*Texto de origen:*
XVI DOMINGO DEL TIEMPO ORDINARIO - CICLO A
Publicado por Servicio Católico

"No hay más Dios que tú, que cuidas de todo..." (Sab 12,13)

Los demás dioses son mentira, invención de los hombres. No hay más que verlos. Son pequeños, limitados, mezquinos. Los hombres se construyeron unos ídolos y les salió algo a la pobre medida de sus manos. Raquíticos, dioses que luchan entre sí, dioses con bajas pasiones, con miras cortas. Tiene ojos y no ven, tienen manos y no palpan, tienen oídos y no oyen, pies y no andan. Son dioses muertos, incapaces por tanto de dar vida.

Tú no, Tú eres el Dios vivo, el creador de cuanto existe, el mantenedor omnipotente de este ritmo continuo de la vida que sigue sin parar. Tú cuidas de todo. Estás al tanto de todo. Te preocupas de cada cosa con la misma solicitud que una madre buena. Sabes atender al detalle que remata la perfección de una obra, atiendes a lo pequeño y a lo grande, todo lo prevés y lo dispones para nuestro bien.

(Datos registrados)
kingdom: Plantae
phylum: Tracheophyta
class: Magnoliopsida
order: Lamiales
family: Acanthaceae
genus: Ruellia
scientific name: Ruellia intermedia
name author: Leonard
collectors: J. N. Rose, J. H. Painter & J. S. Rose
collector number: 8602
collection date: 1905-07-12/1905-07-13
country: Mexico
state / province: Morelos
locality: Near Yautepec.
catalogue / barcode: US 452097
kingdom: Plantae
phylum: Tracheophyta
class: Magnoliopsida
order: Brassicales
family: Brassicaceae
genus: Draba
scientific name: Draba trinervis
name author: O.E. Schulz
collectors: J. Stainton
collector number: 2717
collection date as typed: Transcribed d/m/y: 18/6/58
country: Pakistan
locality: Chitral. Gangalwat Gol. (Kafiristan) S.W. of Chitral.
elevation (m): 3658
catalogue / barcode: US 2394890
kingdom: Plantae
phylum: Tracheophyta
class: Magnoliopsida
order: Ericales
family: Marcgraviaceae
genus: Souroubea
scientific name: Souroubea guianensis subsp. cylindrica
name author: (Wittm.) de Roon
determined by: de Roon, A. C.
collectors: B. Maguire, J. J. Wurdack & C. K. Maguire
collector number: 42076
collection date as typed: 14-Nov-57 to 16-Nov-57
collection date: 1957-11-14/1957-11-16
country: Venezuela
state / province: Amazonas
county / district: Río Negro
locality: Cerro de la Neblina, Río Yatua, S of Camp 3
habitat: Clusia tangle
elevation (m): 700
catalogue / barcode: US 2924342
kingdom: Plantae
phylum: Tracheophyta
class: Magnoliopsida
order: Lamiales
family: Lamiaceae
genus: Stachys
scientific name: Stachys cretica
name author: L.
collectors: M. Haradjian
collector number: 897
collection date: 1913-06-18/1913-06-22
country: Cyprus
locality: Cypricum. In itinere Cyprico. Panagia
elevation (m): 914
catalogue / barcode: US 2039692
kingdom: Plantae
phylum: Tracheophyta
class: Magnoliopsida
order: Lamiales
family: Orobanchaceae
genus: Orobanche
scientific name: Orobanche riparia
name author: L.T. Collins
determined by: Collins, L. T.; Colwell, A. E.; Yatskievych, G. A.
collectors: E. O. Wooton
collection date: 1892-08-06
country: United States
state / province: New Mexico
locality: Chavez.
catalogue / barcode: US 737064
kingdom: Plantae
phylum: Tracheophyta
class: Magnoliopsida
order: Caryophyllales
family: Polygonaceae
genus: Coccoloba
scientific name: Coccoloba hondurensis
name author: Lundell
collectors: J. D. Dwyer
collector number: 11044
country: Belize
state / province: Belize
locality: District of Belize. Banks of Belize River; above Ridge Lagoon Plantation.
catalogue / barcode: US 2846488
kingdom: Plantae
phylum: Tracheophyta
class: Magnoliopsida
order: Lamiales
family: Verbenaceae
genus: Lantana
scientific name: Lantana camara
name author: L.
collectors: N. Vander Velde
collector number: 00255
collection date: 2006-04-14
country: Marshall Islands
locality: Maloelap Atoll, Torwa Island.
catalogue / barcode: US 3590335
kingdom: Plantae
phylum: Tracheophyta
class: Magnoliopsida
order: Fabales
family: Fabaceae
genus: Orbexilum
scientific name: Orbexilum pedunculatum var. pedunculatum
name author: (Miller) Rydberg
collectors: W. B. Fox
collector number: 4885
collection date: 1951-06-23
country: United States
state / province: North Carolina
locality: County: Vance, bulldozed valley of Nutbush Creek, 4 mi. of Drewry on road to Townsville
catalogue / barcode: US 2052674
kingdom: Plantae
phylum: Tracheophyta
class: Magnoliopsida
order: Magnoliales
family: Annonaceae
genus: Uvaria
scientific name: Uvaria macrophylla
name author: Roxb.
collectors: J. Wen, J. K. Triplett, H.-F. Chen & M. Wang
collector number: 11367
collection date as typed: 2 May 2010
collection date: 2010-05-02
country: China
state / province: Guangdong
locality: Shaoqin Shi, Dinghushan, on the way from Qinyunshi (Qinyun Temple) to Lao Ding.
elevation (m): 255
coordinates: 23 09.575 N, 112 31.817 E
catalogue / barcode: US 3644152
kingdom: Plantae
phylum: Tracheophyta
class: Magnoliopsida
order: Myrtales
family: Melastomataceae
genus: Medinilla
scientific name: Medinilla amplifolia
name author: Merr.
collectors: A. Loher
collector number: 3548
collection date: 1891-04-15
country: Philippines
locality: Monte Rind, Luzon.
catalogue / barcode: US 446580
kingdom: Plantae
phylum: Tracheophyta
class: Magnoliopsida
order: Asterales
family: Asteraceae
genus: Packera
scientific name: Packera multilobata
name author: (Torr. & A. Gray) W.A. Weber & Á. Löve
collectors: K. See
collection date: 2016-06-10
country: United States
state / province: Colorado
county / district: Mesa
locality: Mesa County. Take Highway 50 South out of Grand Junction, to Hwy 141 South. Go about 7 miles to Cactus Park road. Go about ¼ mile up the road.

*Instrucción:* Prosigue la reflexión sobre el Dios que cuida de todo a partir de su última frase. Los ítems provienen de otra fuente.

*Resultado:*
Si lo creyéramos, Señor... Si creyéramos de verdad que te cuidas de todo. Si aceptáramos la grandeza infinita de tu amor, si no nos empeñáramos en hacerte pequeñito y ridículo, un dios hecho a nuestra medida, tan estrecha y tan escasa. Si comprendiéramos, un poco al menos, tu grandeza de corazón, nada nos robaría la paz. Estaríamos siempre seguros de ti, de esa providencia solícita que piensa en todo, que no deja escapar nada de lo que nos pueda servir de provecho.



"Obrando así enseñaste que el justo debe ser humano..." (Sab 12,19)

Como Tú eres, así debemos ser cada uno de nosotros. Lo dijiste muy claro: "Sed misericordiosos como vuestro Padre celestial es misericordioso". Y también llegaste a decir: "Amaos los unos a los otros como yo os he amado". Ni más ni menos Compréndelo, Jesús. Es difícil, casi imposible. Imposible no, porque entonces serías muy cruel al pedirnos lo que no te podríamos dar. Es posible, sí; todo es posible para el que cree. Y todo lo consigue el que pide sin vacilar.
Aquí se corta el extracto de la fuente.